Thanks. Your comment about BLIP2 already projecting RGB inputs into (a different) text token space makes sense to me. See also fpgaminer's comment at https://news.ycombinator.com/item?id=35603246 . However, I don't see how the universal approximation theorem is relevant here. The fact that deep models with sufficient capacity can approximate any function does not imply that two deep models trained independently of each other on different tasks will learn to approximate functions that relate to each other only by a linear transformation.
>I don't see how the universal approximation theorem is relevant here. The fact that deep models
The universal approximation is exactly not about deep models. Deep means many layers.

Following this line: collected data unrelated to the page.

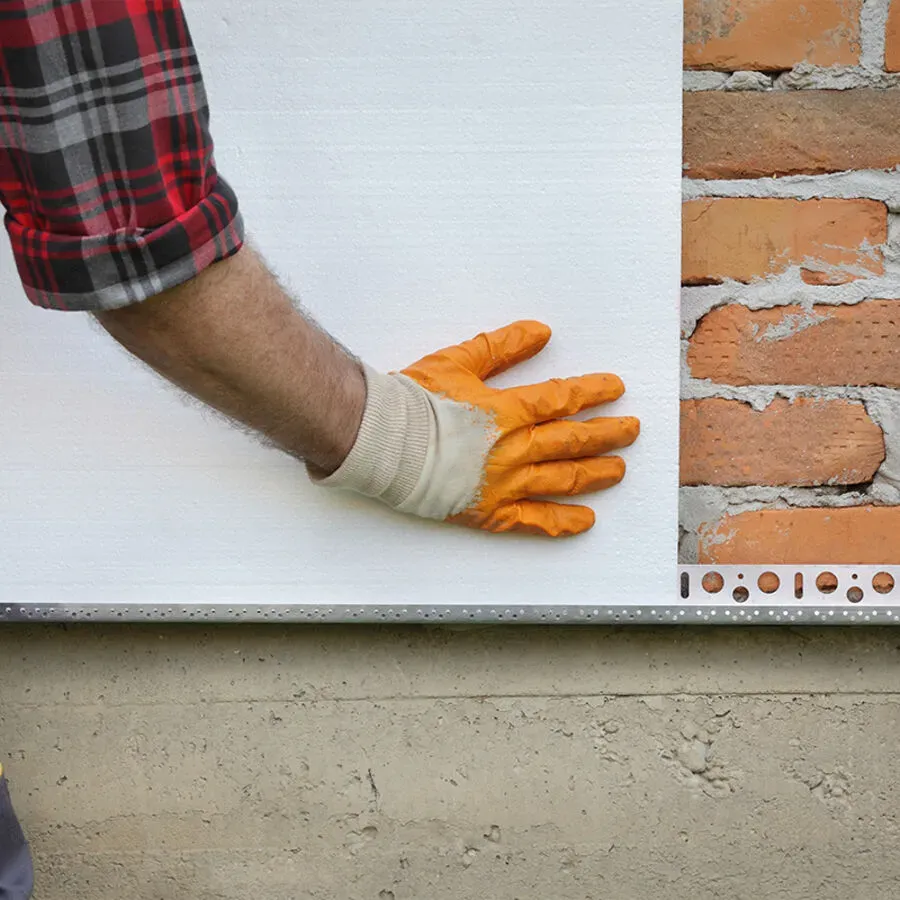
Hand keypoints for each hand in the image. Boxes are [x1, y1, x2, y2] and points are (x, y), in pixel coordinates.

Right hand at [314, 321, 638, 536]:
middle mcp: (513, 449)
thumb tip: (541, 332)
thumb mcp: (458, 361)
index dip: (593, 393)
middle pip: (573, 441)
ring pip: (562, 479)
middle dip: (608, 434)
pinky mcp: (489, 512)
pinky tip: (586, 520)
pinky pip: (533, 522)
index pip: (562, 399)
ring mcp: (504, 484)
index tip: (615, 389)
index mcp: (507, 411)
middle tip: (631, 430)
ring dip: (596, 474)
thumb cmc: (413, 401)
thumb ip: (503, 347)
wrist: (381, 441)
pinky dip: (562, 522)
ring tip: (619, 469)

But in the most simple (and proven) case, a single hidden layer perceptron is all it needs according to the UAT. Technically it also needs a nonlinear activation function, but you get all sorts of nonlinearities for free downstream anyways in this particular model.
You'd need to increase width (dimensionality) if you make these models shallow.
My point still stands: The fact that models with sufficient capacity can approximate any function does not imply that two models trained independently of each other on different tasks will learn to approximate functions that relate to each other only by a linear transformation.
The UAT states that depth is fundamentally not important, at least theoretically. It only has immense practical uses. So adding an intermediate linear layer + some nonlinearity already gets you an error scaling like O(1/N) for width N (in theory), regardless of what you are actually mapping. At least as long as it's somewhat continuous.